*WHAT TO PRODUCE:*
Would you transcribe the line containing "Samuel Ruiz con café-bar Verónicas" and every line after it, through the end of the records below, exactly and with nothing else?

[Extracted page text data]
····················
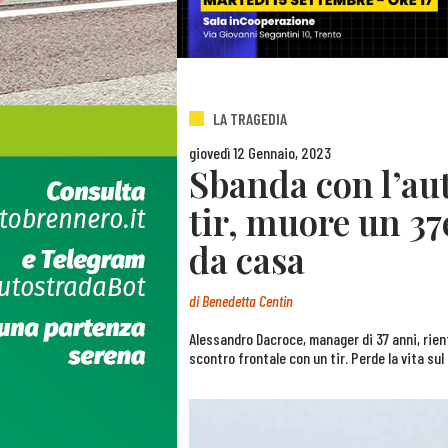
LA TRAGEDIA
giovedì 12 Gennaio, 2023
Sbanda con l’aut
tir, muore un 37
da casa
di
Benedetta Centin
Alessandro Dacroce, manager di 37 anni, rient
scontro frontale con un tir. Perde la vita sul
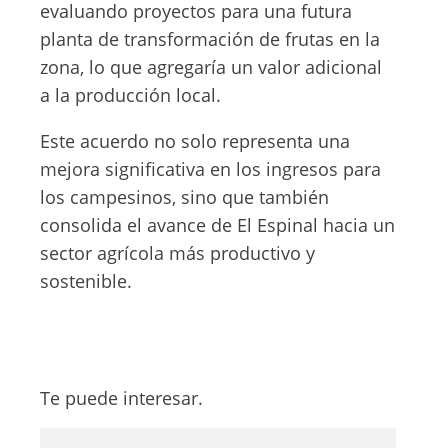
evaluando proyectos para una futura
planta de transformación de frutas en la
zona, lo que agregaría un valor adicional
a la producción local.
Este acuerdo no solo representa una
mejora significativa en los ingresos para
los campesinos, sino que también
consolida el avance de El Espinal hacia un
sector agrícola más productivo y
sostenible.
Te puede interesar.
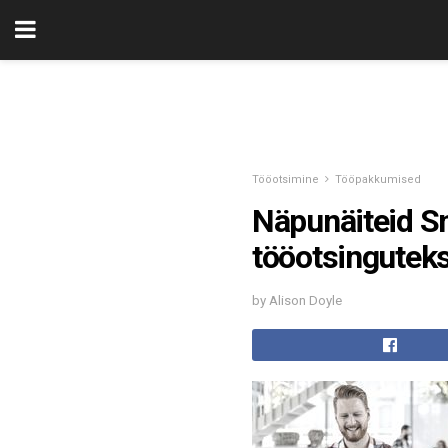
Tööotsimine
Tööpakkumised
Näpunäiteid S
tööotsingutek
by Alison Doyle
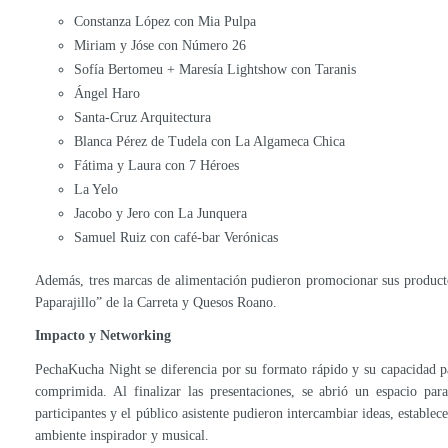
Constanza López con Mia Pulpa
Miriam y Jóse con Número 26
Sofía Bertomeu + Maresía Lightshow con Taranis
Ángel Haro
Santa-Cruz Arquitectura
Blanca Pérez de Tudela con La Algameca Chica
Fátima y Laura con 7 Héroes
La Yelo
Jacobo y Jero con La Junquera
Samuel Ruiz con café-bar Verónicas
Además, tres marcas de alimentación pudieron promocionar sus producto
Paparajillo” de la Carreta y Quesos Roano.
Impacto y Networking
PechaKucha Night se diferencia por su formato rápido y su capacidad pa
comprimida. Al finalizar las presentaciones, se abrió un espacio par
participantes y el público asistente pudieron intercambiar ideas, establec
ambiente inspirador y musical.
····················
*EXERCISE OUTPUT:*
Samuel Ruiz con café-bar Verónicas
Además, tres marcas de alimentación pudieron promocionar sus producto
Paparajillo” de la Carreta y Quesos Roano.
Impacto y Networking
PechaKucha Night se diferencia por su formato rápido y su capacidad pa
comprimida. Al finalizar las presentaciones, se abrió un espacio par
participantes y el público asistente pudieron intercambiar ideas, establec
ambiente inspirador y musical.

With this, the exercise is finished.